[[ SOURCE TEXT, beginning ]]

The health care reform bill signed into law by President Obama on March 23, 2010, otherwise known as the Patient Protection and Affordable Care Act (PPACA), will have a broad impact on virtually all aspects of health care, with hospice being no exception. Since the implementing regulations to the PPACA have not yet been published, we do not know the specifics of how we will be expected to achieve its new requirements. However, we do know what Congress intends the end results to be. The impact on hospice providers can be defined in terms of quality, data collection, accountability, payment reform and access to care. Some of the more significant provisions of the PPACA, as applied to hospices, are summarized below.
Various reports by the Office of Inspector General (OIG) and the Medicare Payment and Advisory Commission (MedPAC) over the last few years have found that it is difficult to assess quality among hospices because there are no uniform quality data requirements. The PPACA will address this issue by requiring hospices to report on quality measures to be determined by the Secretary for the Department of Health and Human Services (Secretary) or face a 2% point reduction in their market basket percentage increase. The Secretary must publish the quality measures no later than October 1, 2012, and the reporting would begin in Fiscal Year 2014. Quality measure data will be made available to the public after the reporting hospice has an opportunity to review the data. While we do not know what will be included as quality measures, we should consider that the PEACE Project and AIM Project, both funded by CMS, will be potential sources.
The Secretary will also establish a hospice concurrent care demonstration program. This three-year demonstration project will allow Medicare hospice beneficiaries to simultaneously receive hospice care in addition to other Medicare-covered services and will evaluate whether patient care, quality of life and cost-effectiveness were improved. No more than 15 hospice programs from both urban and rural areas will be selected for this project.

[[ SOURCE TEXT, end ]]

Repeat the whole text on the health care reform law and hospice care word for word. The items that come next aren't needed for anything.

[[ DATASET, beginning ]]

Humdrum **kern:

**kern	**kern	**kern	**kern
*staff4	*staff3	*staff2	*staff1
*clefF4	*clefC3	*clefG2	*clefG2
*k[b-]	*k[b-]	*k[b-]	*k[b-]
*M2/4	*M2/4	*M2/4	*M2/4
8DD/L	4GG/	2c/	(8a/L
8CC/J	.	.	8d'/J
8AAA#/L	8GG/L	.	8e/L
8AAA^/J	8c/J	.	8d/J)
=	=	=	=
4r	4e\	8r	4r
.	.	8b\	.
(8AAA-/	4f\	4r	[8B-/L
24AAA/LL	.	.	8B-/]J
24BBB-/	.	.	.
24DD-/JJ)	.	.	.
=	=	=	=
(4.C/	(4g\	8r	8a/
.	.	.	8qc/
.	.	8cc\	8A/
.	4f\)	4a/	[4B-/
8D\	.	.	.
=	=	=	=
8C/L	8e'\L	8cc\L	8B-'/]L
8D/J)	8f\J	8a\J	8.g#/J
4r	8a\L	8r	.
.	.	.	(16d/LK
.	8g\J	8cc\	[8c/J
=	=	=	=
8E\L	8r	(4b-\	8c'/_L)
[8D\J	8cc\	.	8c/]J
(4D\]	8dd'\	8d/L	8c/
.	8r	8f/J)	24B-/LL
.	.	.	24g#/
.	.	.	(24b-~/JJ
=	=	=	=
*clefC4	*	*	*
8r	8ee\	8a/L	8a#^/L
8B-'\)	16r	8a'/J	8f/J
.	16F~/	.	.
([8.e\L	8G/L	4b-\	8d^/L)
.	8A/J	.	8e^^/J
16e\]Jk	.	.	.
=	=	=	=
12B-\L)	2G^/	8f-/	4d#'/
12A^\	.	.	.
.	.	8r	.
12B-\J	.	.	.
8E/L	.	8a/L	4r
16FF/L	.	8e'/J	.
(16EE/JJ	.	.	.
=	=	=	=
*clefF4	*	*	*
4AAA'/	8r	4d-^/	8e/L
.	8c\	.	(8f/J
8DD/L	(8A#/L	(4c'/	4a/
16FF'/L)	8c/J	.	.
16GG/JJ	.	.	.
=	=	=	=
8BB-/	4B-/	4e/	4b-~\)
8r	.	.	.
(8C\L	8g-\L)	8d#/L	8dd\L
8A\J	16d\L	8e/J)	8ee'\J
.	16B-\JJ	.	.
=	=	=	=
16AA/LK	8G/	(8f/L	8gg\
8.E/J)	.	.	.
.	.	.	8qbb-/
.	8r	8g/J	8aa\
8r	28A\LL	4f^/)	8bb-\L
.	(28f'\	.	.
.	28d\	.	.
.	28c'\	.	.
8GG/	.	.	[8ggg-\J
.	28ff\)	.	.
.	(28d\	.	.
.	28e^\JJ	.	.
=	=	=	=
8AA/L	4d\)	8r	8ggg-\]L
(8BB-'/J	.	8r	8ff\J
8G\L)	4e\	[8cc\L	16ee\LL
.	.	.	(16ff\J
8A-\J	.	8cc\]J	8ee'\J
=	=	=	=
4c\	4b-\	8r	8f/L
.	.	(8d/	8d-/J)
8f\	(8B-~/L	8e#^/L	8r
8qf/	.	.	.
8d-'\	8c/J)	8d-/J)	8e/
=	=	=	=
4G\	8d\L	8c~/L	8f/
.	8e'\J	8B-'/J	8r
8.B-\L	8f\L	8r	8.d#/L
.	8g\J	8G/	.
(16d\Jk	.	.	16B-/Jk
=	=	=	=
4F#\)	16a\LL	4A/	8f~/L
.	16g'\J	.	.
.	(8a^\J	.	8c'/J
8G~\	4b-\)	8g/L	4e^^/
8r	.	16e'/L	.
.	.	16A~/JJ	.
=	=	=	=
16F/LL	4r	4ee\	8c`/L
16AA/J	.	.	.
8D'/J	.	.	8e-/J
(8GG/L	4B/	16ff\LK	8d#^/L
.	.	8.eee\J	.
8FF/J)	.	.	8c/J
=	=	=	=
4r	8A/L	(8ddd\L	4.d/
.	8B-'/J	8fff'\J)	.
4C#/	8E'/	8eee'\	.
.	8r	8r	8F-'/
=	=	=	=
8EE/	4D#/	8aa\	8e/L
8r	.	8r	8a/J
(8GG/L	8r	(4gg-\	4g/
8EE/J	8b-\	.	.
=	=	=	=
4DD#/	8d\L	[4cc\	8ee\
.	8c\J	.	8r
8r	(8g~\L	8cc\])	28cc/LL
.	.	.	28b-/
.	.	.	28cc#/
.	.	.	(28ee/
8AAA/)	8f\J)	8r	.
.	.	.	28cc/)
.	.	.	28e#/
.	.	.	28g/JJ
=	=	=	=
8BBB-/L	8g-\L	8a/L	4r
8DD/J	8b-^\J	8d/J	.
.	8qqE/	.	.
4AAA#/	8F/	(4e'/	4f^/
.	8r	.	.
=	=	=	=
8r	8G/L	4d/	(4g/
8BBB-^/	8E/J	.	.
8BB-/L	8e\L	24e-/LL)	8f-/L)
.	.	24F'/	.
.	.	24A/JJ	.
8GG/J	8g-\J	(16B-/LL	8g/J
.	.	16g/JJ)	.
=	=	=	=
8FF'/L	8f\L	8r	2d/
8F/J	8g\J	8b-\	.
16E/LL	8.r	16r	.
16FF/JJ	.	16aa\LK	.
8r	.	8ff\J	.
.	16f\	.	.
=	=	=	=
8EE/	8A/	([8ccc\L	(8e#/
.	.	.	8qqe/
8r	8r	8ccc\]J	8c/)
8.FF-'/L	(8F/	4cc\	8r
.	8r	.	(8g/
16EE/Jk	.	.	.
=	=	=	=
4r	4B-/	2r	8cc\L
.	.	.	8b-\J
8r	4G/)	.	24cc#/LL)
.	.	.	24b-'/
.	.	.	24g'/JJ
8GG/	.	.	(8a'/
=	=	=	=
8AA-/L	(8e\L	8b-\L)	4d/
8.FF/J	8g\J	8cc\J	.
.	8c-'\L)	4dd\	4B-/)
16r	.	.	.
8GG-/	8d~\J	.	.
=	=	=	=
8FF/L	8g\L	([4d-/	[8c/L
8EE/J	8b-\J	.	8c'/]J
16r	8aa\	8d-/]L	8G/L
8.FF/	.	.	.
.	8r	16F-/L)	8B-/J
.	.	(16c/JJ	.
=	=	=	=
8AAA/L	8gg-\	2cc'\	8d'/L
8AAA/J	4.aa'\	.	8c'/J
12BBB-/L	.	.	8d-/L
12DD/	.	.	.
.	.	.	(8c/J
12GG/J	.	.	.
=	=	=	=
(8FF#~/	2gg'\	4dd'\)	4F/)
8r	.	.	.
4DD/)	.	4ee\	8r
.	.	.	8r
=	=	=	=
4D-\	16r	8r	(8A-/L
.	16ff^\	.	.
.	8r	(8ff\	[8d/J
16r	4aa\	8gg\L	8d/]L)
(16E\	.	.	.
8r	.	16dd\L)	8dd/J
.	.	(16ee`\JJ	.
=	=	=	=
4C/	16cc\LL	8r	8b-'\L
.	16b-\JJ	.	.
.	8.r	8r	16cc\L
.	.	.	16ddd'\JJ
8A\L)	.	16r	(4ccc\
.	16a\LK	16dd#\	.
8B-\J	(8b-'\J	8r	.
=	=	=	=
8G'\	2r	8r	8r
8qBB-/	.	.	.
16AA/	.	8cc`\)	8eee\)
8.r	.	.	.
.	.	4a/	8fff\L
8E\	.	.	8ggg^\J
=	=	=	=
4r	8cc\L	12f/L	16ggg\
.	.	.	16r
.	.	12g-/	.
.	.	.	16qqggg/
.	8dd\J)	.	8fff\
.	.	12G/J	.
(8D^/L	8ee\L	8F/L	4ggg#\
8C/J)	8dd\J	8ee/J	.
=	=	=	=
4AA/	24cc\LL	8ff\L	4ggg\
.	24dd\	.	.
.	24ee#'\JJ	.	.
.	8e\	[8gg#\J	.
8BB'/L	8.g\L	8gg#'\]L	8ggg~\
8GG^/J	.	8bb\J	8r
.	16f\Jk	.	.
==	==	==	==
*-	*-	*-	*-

[[ DATASET, end ]]

• ANSWER TO THE PROBLEM
The health care reform bill signed into law by President Obama on March 23, 2010, otherwise known as the Patient Protection and Affordable Care Act (PPACA), will have a broad impact on virtually all aspects of health care, with hospice being no exception. Since the implementing regulations to the PPACA have not yet been published, we do not know the specifics of how we will be expected to achieve its new requirements. However, we do know what Congress intends the end results to be. The impact on hospice providers can be defined in terms of quality, data collection, accountability, payment reform and access to care. Some of the more significant provisions of the PPACA, as applied to hospices, are summarized below.
Various reports by the Office of Inspector General (OIG) and the Medicare Payment and Advisory Commission (MedPAC) over the last few years have found that it is difficult to assess quality among hospices because there are no uniform quality data requirements. The PPACA will address this issue by requiring hospices to report on quality measures to be determined by the Secretary for the Department of Health and Human Services (Secretary) or face a 2% point reduction in their market basket percentage increase. The Secretary must publish the quality measures no later than October 1, 2012, and the reporting would begin in Fiscal Year 2014. Quality measure data will be made available to the public after the reporting hospice has an opportunity to review the data. While we do not know what will be included as quality measures, we should consider that the PEACE Project and AIM Project, both funded by CMS, will be potential sources.
The Secretary will also establish a hospice concurrent care demonstration program. This three-year demonstration project will allow Medicare hospice beneficiaries to simultaneously receive hospice care in addition to other Medicare-covered services and will evaluate whether patient care, quality of life and cost-effectiveness were improved. No more than 15 hospice programs from both urban and rural areas will be selected for this project.